Platforms without Borders: Examining Migrant Labour on Global On-Demand Labour Platforms

Lead Research Organisation: UNIVERSITY OF EXETER
Department Name: Politics

Abstract

Digital technologies have dramatically changed the organisation of work, creating new forms of "on-demand" work in the gig economy. On-demand work facilitated via digital platforms has proliferated in urban spaces across the globe in food delivery, ride hail and handy work sectors, among others. What is rarely appreciated in media narratives and the scholarly literature is the extent to which work on these platforms is undertaken by migrant workers who experience a set of compounding vulnerabilities related to their residency status, economic insecurity and difficulties accessing national welfare systems. Platform labour offers much-needed opportunities to migrants, but has also been claimed to degrade working conditions and increase workers' precarity and vulnerability.

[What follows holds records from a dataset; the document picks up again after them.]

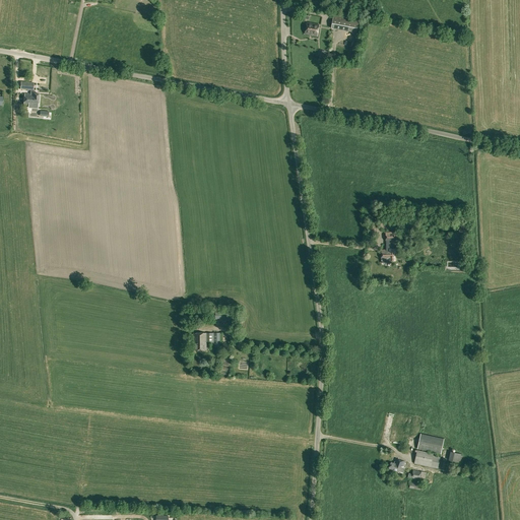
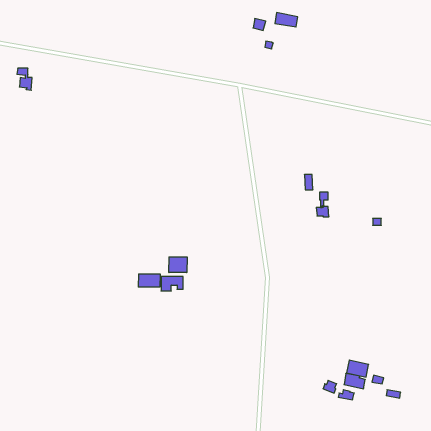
building: none -> [169,257,187,273]
building: none -> [138,274,160,287]

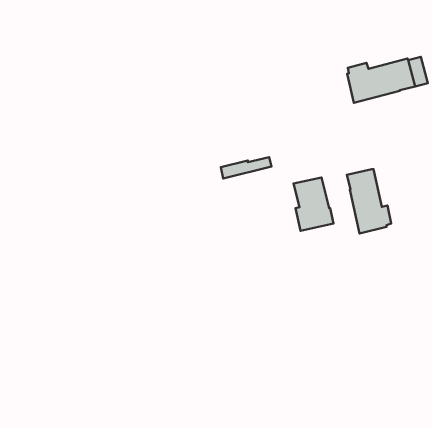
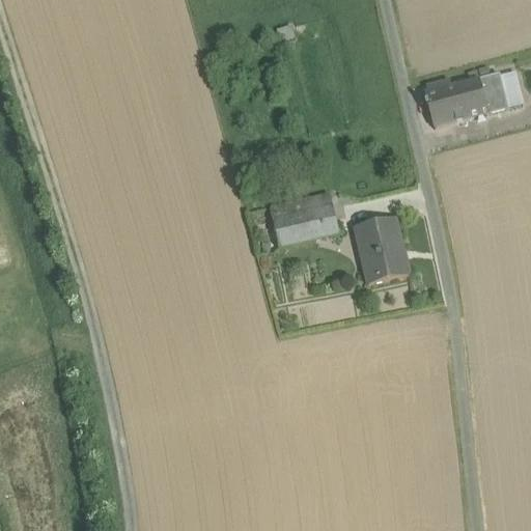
building: none -> [273,203,338,245]
building: [347,169,391,234] -> none

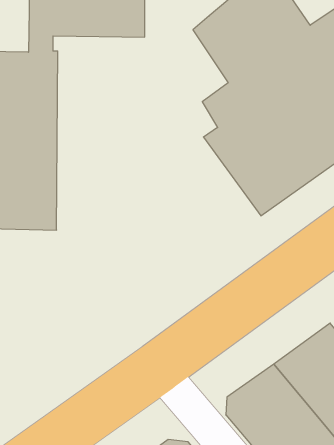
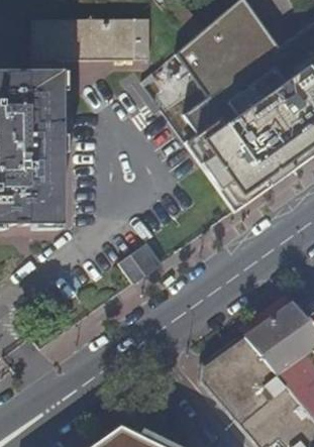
building: none -> [122,242,165,283]

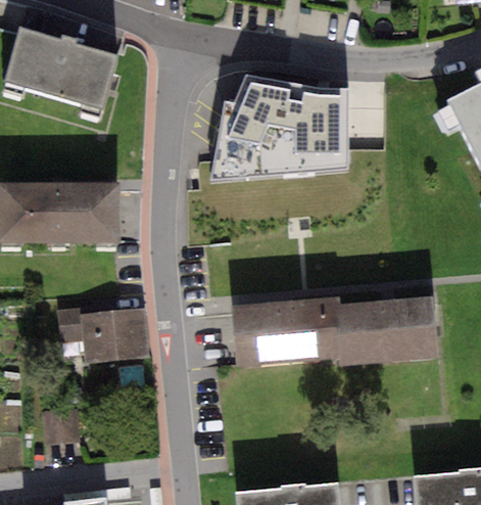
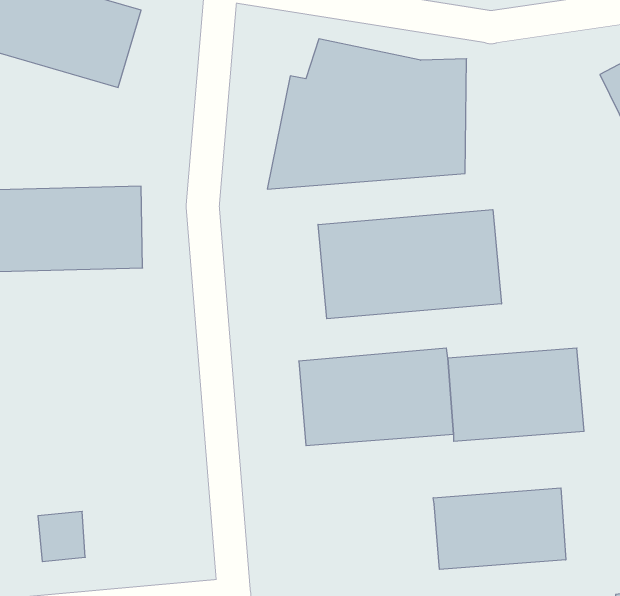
building: none -> [318,210,501,319]
building: [57,308,150,363] -> none
building: none -> [433,488,566,569]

"Platforms without Borders" is a cross-national ethnographic study by a team of researchers based in the United Kingdom, China and Brazil which aims to determine how on-demand labour platforms distribute new opportunities and vulnerabilities for migrant workers in the platform economy. It moves beyond the narrow focus of platform labour studies on a select few cities in the Global North by considering the different circumstances facing migrant workers in three distinct cities and national contexts based on fieldwork in London, Beijing and Sao Paulo with food delivery riders. The international focus provides an opportunity to examine how global platform companies operate differently in distinct regulatory environments, which will deepen our understanding of the platform economy. The project employs novel ethnographic research methods developed from Paulo Freire's notion of 'popular education' to engage with migrant workers through which workers critically reflect on their own experience of work in dialogue with critical social analysis. The methodology emphasises the importance of workers as active agents with their own distinct understanding of the labour process and the capacity to develop novel solutions to improve their working conditions. By starting from the experience of workers, the project will determine how intersecting regimes of power related to gender, race, class, education and immigration status affect migrant workers' experience with platform labour. It will examine how broader systems of immigration, welfare and labour market policies operate in different national contexts and how this affects the experience of workers. The research will engage workers with the aim of generating novel policy solutions to the emerging problems of the digital economy.